Error message example
[PARSE_SYNTAX_ERROR] Syntax error at or near '{'. SQLSTATE: XXXXX
File <command-906237603249083>, line 11
1 bookschema = StructType([
2 StructField("_id", StringType(), True),
3 StructField("author", StringType(), True),
4 StructField("title", StringType(), True),
5 ])
7 parsed_df = (
8 raw_df
9 .withColumn("parsedxml", from_xml(raw_df.bookxmlstr, bookschema))
10 )
---> 11 parsed_df.display()
Cause
StructType is not supported in shared cluster mode.
Solution
Define your desired XML schema in a Data Definition Language (DDL) string instead of a StructType, and then pass it to from_xml()

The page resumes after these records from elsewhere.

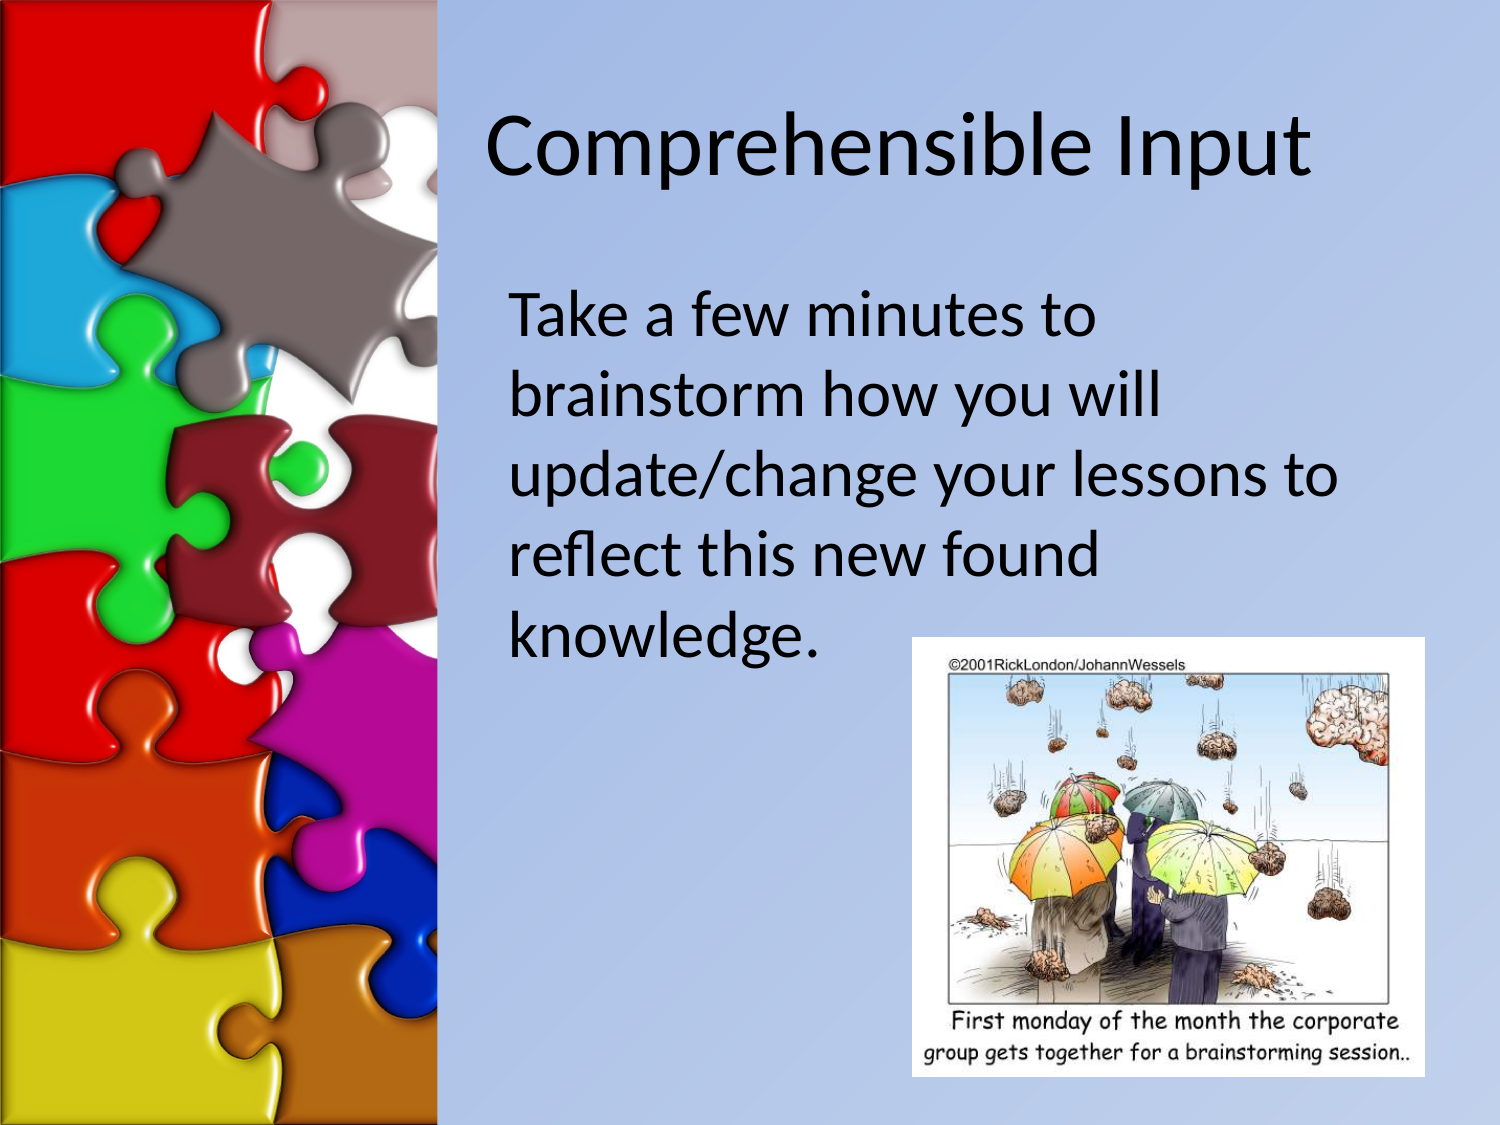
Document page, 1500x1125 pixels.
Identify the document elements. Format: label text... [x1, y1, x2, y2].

title Comprehensible Input [375, 45, 1425, 233]
picture [0, 0, 438, 1125]
list Take a few minutes to brainstorm how you will update/change your lessons to reflect this new found knowledge. [437, 262, 1425, 1005]
picture [912, 637, 1426, 1078]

function. You can use the following example. Make sure the fields, tags, and attribute names in the DDL align with your XML file.
Example
The following code snippet defines rows with IDs and an XML string, then creates a list of tuples where each tuple is the row ID and XML string. It then creates a PySpark DataFrame from the list of tuples and defines a schema as a DDL string. Last, it parses the XML column and displays the parsed DataFrame.
from pyspark.sql.types import StructField, StructType, StringType
from pyspark.sql.functions import from_xml
# SAMPLE XML STRINGS (replace with your own XML content)
xml_data_1 = """
<row id="<some-unique-id>">
<childTag>Some Value</childTag>
<anotherTag>Another Value</anotherTag>
</row>
"""
xml_data_2 = """
<row id="<another-unique-id>">
<childTag>Different Value</childTag>
<anotherTag>More Data</anotherTag>
</row>
"""
# Each tuple is (<some-id-string>, <xml-string>)
data_list = [
("<unique-id-1>", xml_data_1),
("<unique-id-2>", xml_data_2),
]
# Create a PySpark DataFrame from the list of tuples
raw_df = spark.createDataFrame(data_list, ["<id-column-name>", "<xml-column-name>"])
# Define schema as a DDL string
# This describes the expected fields in the XML and their types
ddl_schema_string = "<field1> <datatype1>, <field2> <datatype2>, <field3> <datatype3>"
# Parse the XML column using 'from_xml'
parsed_df = (
raw_df
.withColumn("parsedxml", from_xml(raw_df["<xml-column-name>"], ddl_schema_string))
)
# Display the parsed DataFrame
parsed_df.display()